No one knows who fired first, but at the pump house, the Pinkerton exchanged shots with thousands of workers, and in the end, seven workers and three Pinkerton were left dead -- hundreds of others injured.

For Mark Rylance -- the renowned stage actor and academy award winner -- it's the stuff of great drama.

"Oh yes, enormous drama. In fact the difficulty for me is trying to contain and think what is the essential drama, what is the essential question? What would Shakespeare do?"

For years now, Rylance and co-author Peter Reder have been working on a play about the battle and the two great forces of labor and management on a collision course.

In a performance at the Homestead Carnegie library, Rylance will be portraying Henry Clay Frick -- who locked out the workers and built a wall around the mill.

Frick and Andrew Carnegie were modernizing the mill -- expanding production with less workers through new technology, but it was Frick who sent in the Pinkertons to cement his plans and break the union.

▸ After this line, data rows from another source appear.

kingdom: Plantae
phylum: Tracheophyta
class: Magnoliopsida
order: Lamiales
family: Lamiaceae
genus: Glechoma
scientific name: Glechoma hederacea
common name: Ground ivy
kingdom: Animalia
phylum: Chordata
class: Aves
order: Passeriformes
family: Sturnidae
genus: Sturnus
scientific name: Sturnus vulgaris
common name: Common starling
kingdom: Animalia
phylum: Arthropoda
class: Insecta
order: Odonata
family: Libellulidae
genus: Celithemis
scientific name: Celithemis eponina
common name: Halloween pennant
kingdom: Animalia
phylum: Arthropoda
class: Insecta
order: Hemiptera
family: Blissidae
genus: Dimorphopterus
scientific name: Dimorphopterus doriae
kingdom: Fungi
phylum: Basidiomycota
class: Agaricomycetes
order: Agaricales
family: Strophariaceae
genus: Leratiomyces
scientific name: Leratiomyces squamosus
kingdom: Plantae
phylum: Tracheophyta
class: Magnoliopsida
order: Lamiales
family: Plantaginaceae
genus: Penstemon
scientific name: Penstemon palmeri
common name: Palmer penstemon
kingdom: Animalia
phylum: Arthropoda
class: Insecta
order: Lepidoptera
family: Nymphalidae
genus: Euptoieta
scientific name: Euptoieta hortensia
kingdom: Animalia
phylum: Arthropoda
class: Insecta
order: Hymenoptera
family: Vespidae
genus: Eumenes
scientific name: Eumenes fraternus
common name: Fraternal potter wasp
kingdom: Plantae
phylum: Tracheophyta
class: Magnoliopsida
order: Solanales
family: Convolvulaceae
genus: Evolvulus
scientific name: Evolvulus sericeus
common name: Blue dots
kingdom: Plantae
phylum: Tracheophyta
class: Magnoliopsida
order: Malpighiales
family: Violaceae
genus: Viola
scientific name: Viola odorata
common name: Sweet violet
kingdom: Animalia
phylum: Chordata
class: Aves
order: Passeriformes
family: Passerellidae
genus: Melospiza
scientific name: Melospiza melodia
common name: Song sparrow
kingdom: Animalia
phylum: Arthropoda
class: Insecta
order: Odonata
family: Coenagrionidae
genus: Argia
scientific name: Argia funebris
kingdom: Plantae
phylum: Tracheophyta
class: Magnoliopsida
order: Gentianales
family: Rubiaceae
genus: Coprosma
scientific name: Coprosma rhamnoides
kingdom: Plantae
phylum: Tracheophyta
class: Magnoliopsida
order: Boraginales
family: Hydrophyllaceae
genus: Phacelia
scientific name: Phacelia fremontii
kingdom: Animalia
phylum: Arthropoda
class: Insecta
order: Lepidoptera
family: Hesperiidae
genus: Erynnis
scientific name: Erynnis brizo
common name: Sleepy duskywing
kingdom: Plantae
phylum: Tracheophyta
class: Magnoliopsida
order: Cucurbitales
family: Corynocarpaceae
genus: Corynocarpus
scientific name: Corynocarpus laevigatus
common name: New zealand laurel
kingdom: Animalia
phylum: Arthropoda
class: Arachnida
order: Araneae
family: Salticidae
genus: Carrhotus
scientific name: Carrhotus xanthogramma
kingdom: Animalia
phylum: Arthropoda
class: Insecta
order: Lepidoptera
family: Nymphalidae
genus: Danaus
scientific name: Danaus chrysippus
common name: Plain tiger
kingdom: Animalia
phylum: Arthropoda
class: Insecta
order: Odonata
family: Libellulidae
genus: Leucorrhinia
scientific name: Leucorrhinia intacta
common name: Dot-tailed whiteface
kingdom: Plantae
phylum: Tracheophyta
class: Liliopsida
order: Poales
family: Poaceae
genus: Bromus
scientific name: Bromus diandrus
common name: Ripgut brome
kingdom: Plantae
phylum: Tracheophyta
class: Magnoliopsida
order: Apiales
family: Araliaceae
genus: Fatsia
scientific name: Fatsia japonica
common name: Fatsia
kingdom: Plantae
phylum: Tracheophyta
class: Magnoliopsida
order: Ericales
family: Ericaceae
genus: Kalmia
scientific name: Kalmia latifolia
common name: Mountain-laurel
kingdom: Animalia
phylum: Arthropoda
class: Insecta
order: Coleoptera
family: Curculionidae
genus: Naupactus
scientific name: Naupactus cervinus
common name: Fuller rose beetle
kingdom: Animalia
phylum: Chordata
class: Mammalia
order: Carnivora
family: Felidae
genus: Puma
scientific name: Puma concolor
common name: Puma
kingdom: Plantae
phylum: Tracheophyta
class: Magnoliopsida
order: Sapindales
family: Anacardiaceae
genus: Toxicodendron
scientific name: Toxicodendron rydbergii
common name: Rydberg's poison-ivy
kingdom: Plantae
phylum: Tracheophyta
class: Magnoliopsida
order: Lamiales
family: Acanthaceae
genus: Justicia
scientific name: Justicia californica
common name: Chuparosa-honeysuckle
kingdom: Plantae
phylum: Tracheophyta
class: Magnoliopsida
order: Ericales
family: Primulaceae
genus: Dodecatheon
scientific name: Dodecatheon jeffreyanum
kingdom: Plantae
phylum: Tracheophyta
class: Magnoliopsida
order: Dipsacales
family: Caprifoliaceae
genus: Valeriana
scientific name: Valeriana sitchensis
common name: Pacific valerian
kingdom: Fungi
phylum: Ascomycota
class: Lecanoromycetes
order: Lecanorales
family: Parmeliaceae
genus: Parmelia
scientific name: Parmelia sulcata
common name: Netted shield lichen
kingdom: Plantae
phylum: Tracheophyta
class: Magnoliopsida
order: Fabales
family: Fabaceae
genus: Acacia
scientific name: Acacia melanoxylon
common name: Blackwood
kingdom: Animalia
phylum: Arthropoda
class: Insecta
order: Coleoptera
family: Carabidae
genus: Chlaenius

"He definitely could have made some choices that would have been softer. That wouldn't have required such violence. I don't think Mr. Carnegie wanted to be that violent, that direct. He was kind of an artist of managers. He admired this incredible efficient science of management that was born at that time," Rylance said.

Two weeks later Frick would survive an assassination attempt after being shot in his downtown office by the anarchist Alexander Berkman -- sympathy for the workers diminished, the governor sent in the state militia and the union was broken.

But rather than dusty, old history, Rylance says the battle was over machines replacing labor -- something that resonates today as automation, driverless cars and robots may threaten the livelihood of workers.

"It's hard when you look at the black and white photographs of the mills in the 1890s to think that this is cutting edge technology. What are they going to do with all those people?"

The battle and the aftermath were the great drama of its times, but that history is just as vital today as the thing people fought and died for back then are still being fought over today.